• [Quoted passage]
+ + + +

We talk about small stations. We don't say that because we love diminutives, but out of realism, because they are within reach of the grassroots hand. "Small is beautiful," some idealists said years ago. But big, in terms of radio, is even more beautiful. Getting a one or ten watt transmitter on the air is the first step. It is a seed of metal and cables, destined to grow. The community and the radio producers gain experience, improve the quality of programs and equipment, incorporate new technologies, broaden the power of their signal, and imprint an aggressive business criteria on the radio project.
A surprising graffiti appeared on a Quito street: WE DON'T WANT COMMUNICATION MEDIA BY HALVES, WE WANT WHOLES!* I don't know who wrote it or with what intention, but immediately became a slogan for the World Community Radio Association (AMARC). It got stamped on shirts and stickers, and put on Internet to be seen by all those who fight to democratize the radio spectrum. We don't want communication by halves, we won't settle for having other people give their opinions about us or receiving the occasional invitation from some other station to say a couple of words for ourselves just because of the owner's commercial or political commitments. We want our own frequency. We want freedom of antennas. We want the full media.

+ + + +

Data excerpts
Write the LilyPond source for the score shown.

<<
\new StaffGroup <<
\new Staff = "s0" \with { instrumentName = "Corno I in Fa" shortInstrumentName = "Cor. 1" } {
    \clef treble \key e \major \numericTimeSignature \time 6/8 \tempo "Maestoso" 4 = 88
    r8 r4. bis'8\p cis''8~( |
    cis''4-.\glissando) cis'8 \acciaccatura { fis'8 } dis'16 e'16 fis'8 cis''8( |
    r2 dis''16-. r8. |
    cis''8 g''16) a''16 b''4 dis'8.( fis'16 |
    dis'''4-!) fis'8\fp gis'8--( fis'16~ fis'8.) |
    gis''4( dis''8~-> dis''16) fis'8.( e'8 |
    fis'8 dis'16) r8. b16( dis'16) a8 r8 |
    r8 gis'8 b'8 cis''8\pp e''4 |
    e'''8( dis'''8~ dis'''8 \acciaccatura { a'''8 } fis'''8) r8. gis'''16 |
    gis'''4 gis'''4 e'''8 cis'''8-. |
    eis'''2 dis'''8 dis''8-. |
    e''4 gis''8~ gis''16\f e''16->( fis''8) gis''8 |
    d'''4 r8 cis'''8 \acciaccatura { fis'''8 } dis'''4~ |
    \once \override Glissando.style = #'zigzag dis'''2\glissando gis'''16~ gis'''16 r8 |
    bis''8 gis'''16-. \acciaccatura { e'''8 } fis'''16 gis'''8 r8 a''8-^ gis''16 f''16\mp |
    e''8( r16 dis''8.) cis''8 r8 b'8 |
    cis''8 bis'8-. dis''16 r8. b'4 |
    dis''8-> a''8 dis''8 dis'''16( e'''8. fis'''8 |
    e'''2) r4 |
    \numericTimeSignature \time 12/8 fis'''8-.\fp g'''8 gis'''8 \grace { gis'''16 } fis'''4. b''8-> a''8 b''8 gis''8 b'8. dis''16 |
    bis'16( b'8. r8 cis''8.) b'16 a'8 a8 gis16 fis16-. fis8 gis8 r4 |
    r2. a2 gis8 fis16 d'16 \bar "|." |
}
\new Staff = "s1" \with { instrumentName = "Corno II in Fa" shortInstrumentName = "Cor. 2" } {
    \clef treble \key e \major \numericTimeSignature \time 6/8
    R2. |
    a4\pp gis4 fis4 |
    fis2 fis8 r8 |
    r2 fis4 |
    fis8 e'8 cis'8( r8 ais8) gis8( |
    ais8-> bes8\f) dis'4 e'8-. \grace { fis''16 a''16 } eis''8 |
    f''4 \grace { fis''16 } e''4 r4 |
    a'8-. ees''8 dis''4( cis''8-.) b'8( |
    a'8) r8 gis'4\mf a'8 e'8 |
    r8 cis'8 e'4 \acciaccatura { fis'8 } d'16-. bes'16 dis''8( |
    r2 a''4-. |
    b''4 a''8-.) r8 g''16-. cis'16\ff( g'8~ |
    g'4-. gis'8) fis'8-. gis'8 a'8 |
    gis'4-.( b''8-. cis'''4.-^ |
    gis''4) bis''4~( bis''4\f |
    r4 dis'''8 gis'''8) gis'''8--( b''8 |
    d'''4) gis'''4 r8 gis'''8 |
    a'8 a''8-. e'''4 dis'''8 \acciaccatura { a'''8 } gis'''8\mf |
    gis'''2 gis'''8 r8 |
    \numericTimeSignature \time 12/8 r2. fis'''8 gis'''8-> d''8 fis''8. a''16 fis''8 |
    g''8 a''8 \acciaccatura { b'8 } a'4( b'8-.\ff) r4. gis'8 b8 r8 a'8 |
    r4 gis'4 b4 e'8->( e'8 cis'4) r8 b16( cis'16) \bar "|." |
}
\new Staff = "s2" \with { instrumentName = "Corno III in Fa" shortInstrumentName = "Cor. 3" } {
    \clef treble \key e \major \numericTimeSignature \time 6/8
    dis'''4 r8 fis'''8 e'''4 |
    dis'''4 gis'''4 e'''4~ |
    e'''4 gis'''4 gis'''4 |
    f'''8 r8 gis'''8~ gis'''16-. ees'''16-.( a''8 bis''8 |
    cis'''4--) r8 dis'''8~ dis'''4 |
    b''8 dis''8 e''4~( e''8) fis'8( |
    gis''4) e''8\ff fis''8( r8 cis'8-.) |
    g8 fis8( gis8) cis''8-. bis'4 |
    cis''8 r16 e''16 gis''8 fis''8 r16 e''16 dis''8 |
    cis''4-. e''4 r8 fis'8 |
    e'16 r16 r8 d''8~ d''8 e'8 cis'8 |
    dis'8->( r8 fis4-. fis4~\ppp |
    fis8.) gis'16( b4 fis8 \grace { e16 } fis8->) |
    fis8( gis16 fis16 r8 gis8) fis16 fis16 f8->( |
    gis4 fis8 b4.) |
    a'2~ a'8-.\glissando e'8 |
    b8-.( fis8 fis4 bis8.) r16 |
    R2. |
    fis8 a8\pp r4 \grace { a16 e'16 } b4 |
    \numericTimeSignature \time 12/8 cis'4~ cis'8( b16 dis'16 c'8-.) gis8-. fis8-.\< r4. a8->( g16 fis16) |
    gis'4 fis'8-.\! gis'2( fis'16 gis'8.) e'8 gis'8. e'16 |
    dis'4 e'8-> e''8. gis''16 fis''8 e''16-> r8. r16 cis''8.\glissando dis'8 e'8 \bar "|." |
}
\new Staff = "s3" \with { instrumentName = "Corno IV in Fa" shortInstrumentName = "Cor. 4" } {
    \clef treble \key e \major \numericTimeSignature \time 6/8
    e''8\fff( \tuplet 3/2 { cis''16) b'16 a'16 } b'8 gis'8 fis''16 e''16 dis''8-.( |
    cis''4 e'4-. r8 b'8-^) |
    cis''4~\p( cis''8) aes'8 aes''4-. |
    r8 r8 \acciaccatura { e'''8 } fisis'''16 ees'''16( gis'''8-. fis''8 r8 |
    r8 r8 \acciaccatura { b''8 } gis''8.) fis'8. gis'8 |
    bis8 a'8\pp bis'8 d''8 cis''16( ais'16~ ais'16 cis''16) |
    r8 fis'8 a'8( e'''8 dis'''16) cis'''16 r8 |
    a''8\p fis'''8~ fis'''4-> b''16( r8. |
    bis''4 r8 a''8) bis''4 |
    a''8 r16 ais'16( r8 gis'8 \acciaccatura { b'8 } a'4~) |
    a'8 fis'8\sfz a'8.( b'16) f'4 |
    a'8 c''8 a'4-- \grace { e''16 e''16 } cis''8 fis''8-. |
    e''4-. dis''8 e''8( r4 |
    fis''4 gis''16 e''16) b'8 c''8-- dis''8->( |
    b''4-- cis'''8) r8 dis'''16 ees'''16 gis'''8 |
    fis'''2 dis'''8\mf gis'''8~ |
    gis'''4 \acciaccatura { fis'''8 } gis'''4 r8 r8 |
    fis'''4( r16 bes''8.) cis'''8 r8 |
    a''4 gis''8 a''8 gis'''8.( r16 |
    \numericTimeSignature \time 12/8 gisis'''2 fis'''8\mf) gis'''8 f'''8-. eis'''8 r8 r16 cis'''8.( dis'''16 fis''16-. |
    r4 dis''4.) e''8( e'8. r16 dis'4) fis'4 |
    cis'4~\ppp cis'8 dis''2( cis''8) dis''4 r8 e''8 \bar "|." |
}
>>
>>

+ + + +

• [Exercise requirements]
1) List every step the radio passage says the community and the radio producers take as a small station grows.
2) Answer from the radio passage:
(a) What transmitter power is named for the first step of getting on the air?
(b) Where did the graffiti appear?
(c) Which organization took the graffiti as its slogan?

• [Expected outputs]
1)
- Gain experience
- Improve the quality of programs and equipment
- Incorporate new technologies
- Broaden the power of their signal
- Imprint an aggressive business criteria on the radio project

2)
(a) One or ten watts
(b) On a Quito street
(c) The World Community Radio Association (AMARC)